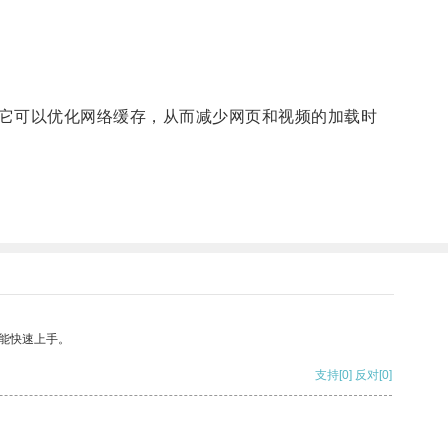
。
它可以优化网络缓存，从而减少网页和视频的加载时
能快速上手。
支持
[0]
反对
[0]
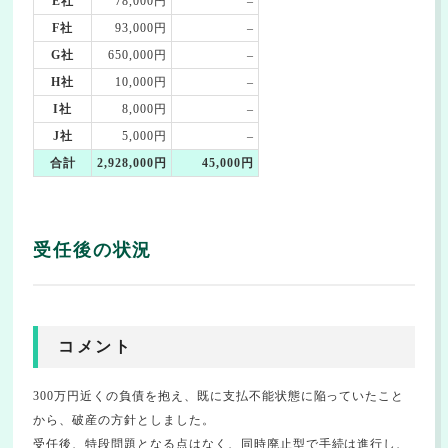
E社
78,000円
–
F社
93,000円
–
G社
650,000円
–
H社
10,000円
–
I社
8,000円
–
J社
5,000円
–
合計
2,928,000円
45,000円
受任後の状況
コメント
300万円近くの負債を抱え、既に支払不能状態に陥っていたこと
から、破産の方針としました。
受任後、特段問題となる点はなく、同時廃止型で手続は進行し、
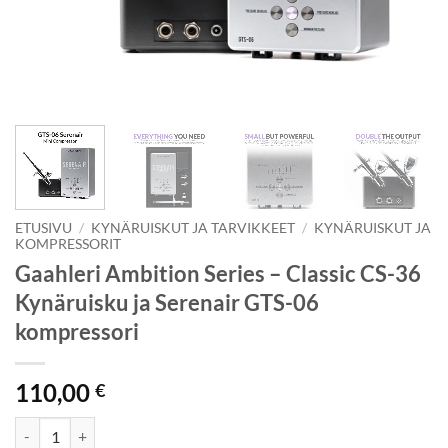
ETUSIVU
/
KYNÄRUISKUT JA TARVIKKEET
/
KYNÄRUISKUT JA
KOMPRESSORIT
Gaahleri Ambition Series – Classic CS-36
Kynäruisku ja Serenair GTS-06
kompressori
110,00
€
Gaahleri Ambition Series - Classic CS-36 Kynäruisku ja Serenair GTS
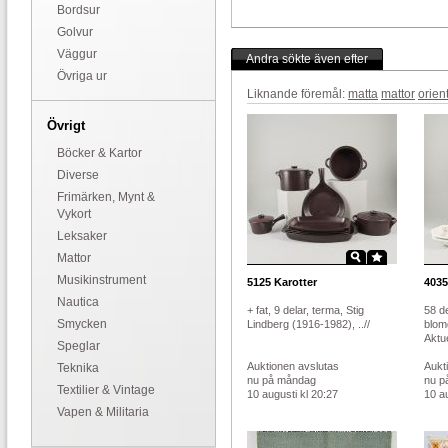
Bordsur
Golvur
Väggur
Andra sökte även efter
Övriga ur
Liknande föremål:
matta
mattor
orien
Övrigt
Böcker & Kartor
Diverse
Frimärken, Mynt &
Vykort
Leksaker
Mattor
Musikinstrument
5125
Karotter
4035
Nautica
+ fat, 9 delar, terma, Stig
58 de
Smycken
Lindberg (1916-1982), ..//
blom
Aktue
Speglar
Auktionen avslutas
Aukt
Teknika
nu på måndag
nu p
Textilier & Vintage
10 augusti kl 20:27
10 au
Vapen & Militaria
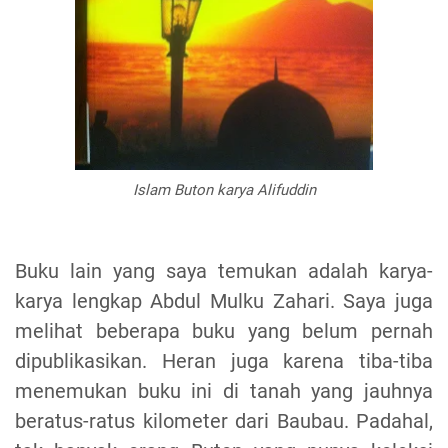
Islam Buton karya Alifuddin
Buku lain yang saya temukan adalah karya-
karya lengkap Abdul Mulku Zahari. Saya juga
melihat beberapa buku yang belum pernah
dipublikasikan. Heran juga karena tiba-tiba
menemukan buku ini di tanah yang jauhnya
beratus-ratus kilometer dari Baubau. Padahal,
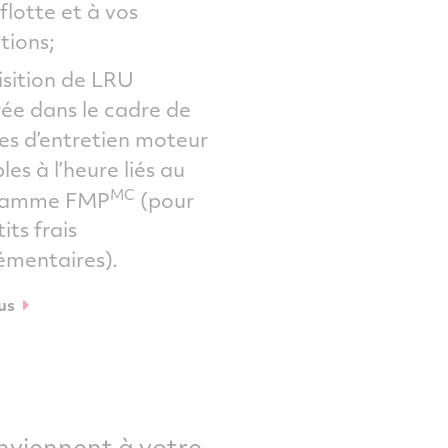
flotte et à vos
tions;
isition de LRU
rée dans le cadre de
ces d’entretien moteur
es à l’heure liés au
MC
ramme FMP
(pour
its frais
émentaires).
us
onviennent à votre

- _SELBST AUSPROBIEREN_
Gib sämtliche Einträge oben Zeile für Zeile unverändert wieder. Lass dabei die Bilder weg.

- _ANTWORT ZUR ÜBUNG_
。
它可以优化网络缓存，从而减少网页和视频的加载时
能快速上手。
支持
[0]
反对
[0]
E社
78,000円
–
F社
93,000円
–
G社
650,000円
–
H社
10,000円
–
I社
8,000円
–
J社
5,000円
–
合計
2,928,000円
45,000円
受任後の状況
コメント
300万円近くの負債を抱え、既に支払不能状態に陥っていたこと
から、破産の方針としました。
受任後、特段問題となる点はなく、同時廃止型で手続は進行し、
ETUSIVU
/
KYNÄRUISKUT JA TARVIKKEET
/
KYNÄRUISKUT JA
KOMPRESSORIT
Gaahleri Ambition Series – Classic CS-36
Kynäruisku ja Serenair GTS-06
kompressori
110,00
€
Gaahleri Ambition Series - Classic CS-36 Kynäruisku ja Serenair GTS
Bordsur
Golvur
Väggur
Andra sökte även efter
Övriga ur
Liknande föremål:
matta
mattor
orien
Övrigt
Böcker & Kartor
Diverse
Frimärken, Mynt &
Vykort
Leksaker
Mattor
Musikinstrument
5125
Karotter
4035
Nautica
+ fat, 9 delar, terma, Stig
58 de
Smycken
Lindberg (1916-1982), ..//
blom
Aktue
Speglar
Auktionen avslutas
Aukt
Teknika
nu på måndag
nu p
Textilier & Vintage
10 augusti kl 20:27
10 au
Vapen & Militaria
Islam Buton karya Alifuddin
Buku lain yang saya temukan adalah karya-
karya lengkap Abdul Mulku Zahari. Saya juga
melihat beberapa buku yang belum pernah
dipublikasikan. Heran juga karena tiba-tiba
menemukan buku ini di tanah yang jauhnya
beratus-ratus kilometer dari Baubau. Padahal,
flotte et à vos
tions;
isition de LRU
rée dans le cadre de
ces d’entretien moteur
es à l’heure liés au
MC
ramme FMP
(pour
its frais
émentaires).
us
onviennent à votre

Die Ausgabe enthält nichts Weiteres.